L’indice de résistance comme l’indice de pulsatilité doivent être déterminés sur la courbe de vitesse maximale, et non moyenne.

En pratique, l’indice de résistance est très « robuste » : de détermination rapide et facile, il peut être mesuré aisément en toutes circonstances. Par contre, il ne rend pas compte des différences éventuelles entre artères dès lors que la vitesse télé-diastolique est nulle. L’indice de résistance est alors égal à 1, que la vitesse circulatoire soit nulle dès le début de la diastole ou qu’elle le devienne simplement en fin de diastole (fig. 68). Une variante de calcul consiste à prendre, sur les artères qui présentent une phase de reflux, la plus basse valeur négative éventuelle pour déterminer D, conduisant alors à obtenir un indice supérieur à 1. Ce mode de calcul, en de telles circonstances, permet d’affiner un peu la sensibilité de l’indice de résistance pour les artères à haute résistance circulatoire d’aval.

L’indice de pulsatilité est plus sensible dans cette gamme de valeur, puisqu’il prend en compte la moyenne temporelle de vitesse circulatoire. Cependant, sa détermination nécessite un calcul automatique de la ligne de vitesse maximale et son moyennage sur un nombre entier de cycles cardiaques (moyenne temporelle de vitesse maximale). Tous les appareils ne sont pas capables d’effectuer ce calcul dans de bonnes conditions. Si ce n’est pas le cas, il est préférable d’utiliser l’indice de résistance, plutôt que de perdre de longs moments à suivre manuellement l’enveloppe supérieure du tracé pour obtenir, laborieusement, un résultat subjectif et approximatif.
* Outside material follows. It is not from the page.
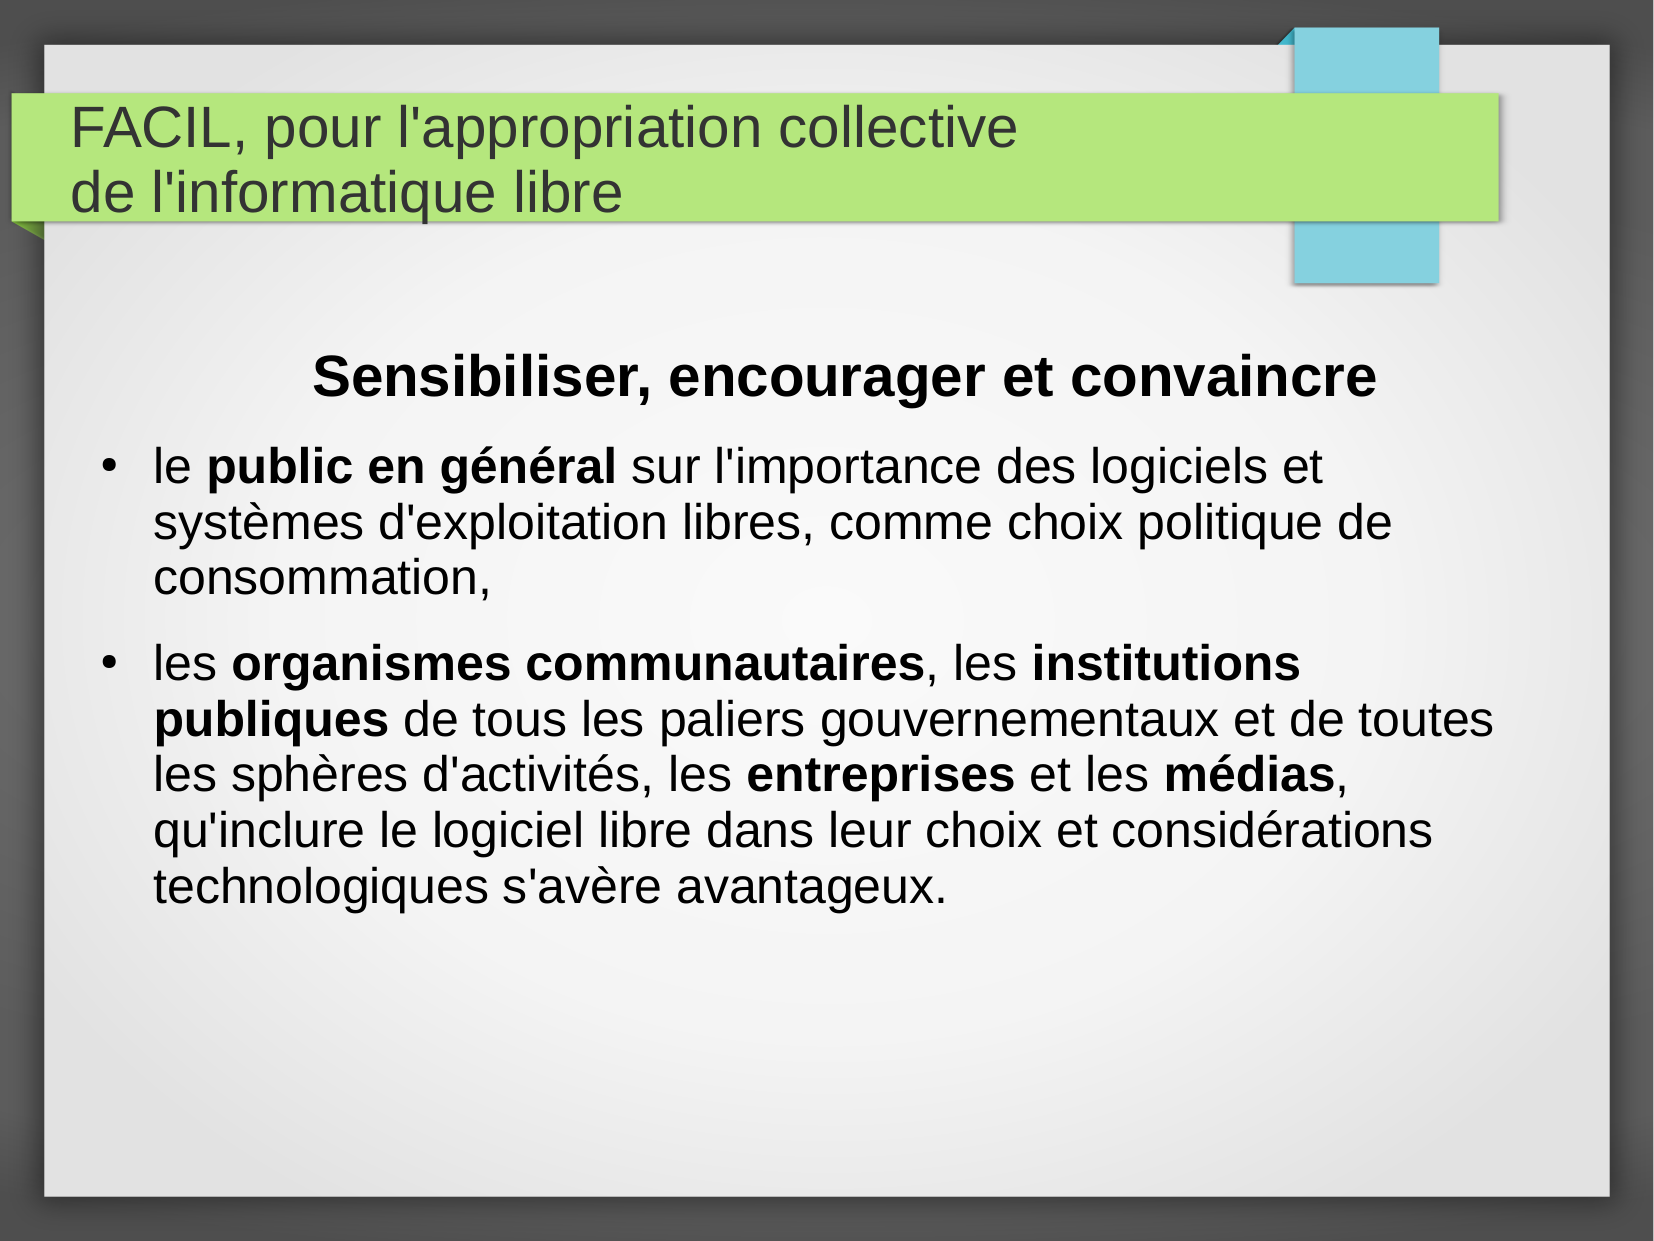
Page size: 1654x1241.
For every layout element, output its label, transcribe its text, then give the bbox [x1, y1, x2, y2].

title FACIL, pour l'appropriation collective de l'informatique libre [70, 94, 1229, 225]
picture [0, 0, 1654, 1241]
list Sensibiliser, encourager et convaincre le public en général sur l'importance des logiciels et systèmes d'exploitation libres, comme choix politique de consommation, les organismes communautaires, les institutions publiques de tous les paliers gouvernementaux et de toutes les sphères d'activités, les entreprises et les médias, qu'inclure le logiciel libre dans leur choix et considérations technologiques s'avère avantageux. [82, 343, 1538, 1146]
D’autres indices et valeurs chiffrées ont été proposés pour décrire la modulation du signal Doppler. Les plus pertinents sont relatifs à la pente ascendante du pic systolique : mesure de l’accélération (en cm.s-2), ou, plus simplement, du temps d’accélération (en ms), dit aussi « temps d’ascension systolique ». La détermination de ces valeurs est plus délicate, et il importe de mesurer l’accélération sur la phase initiale, la plus raide, de la pente ascendante du pic systolique. En aval d’un obstacle circulatoire, qui intervient sur la modulation du signal Doppler comme un filtre, cette pente est en effet amoindrie, et le temps d’ascension est prolongé, tandis que la modulation du tracé est estompée. A l’extrême, le signal peut perdre quasiment toute modulation (par exemple en aval d’un embole) et devenir presque continu. En pratique, la mesure du temps d’ascension systolique est facile et précise lorsque le pic systolique est net, acuminé, c’est-à-dire normal. Elle est beaucoup plus imprécise lorsque son sommet est arrondi (« amorti »), donc en aval d’un obstacle. La mesure de l’accélération systolique est donc préférable, mais n’est possible que si l’angle d’incidence peut être mesuré avec précision (et, naturellement, s’il est inférieur à 60°). Enfin, l’accélération systolique ne peut être correctement interprétée qu’en référence aux conditions hémodynamiques générales, en particulier aux caractéristiques de l’éjection systolique. A cet égard, l’accélération systolique est plus forte chez le sujet jeune, moindre chez le sujet âgé, et significativement ralentie, sur l’ensemble du réseau artériel, en cas d’insuffisance cardiaque gauche et/ou de rétrécissement aortique.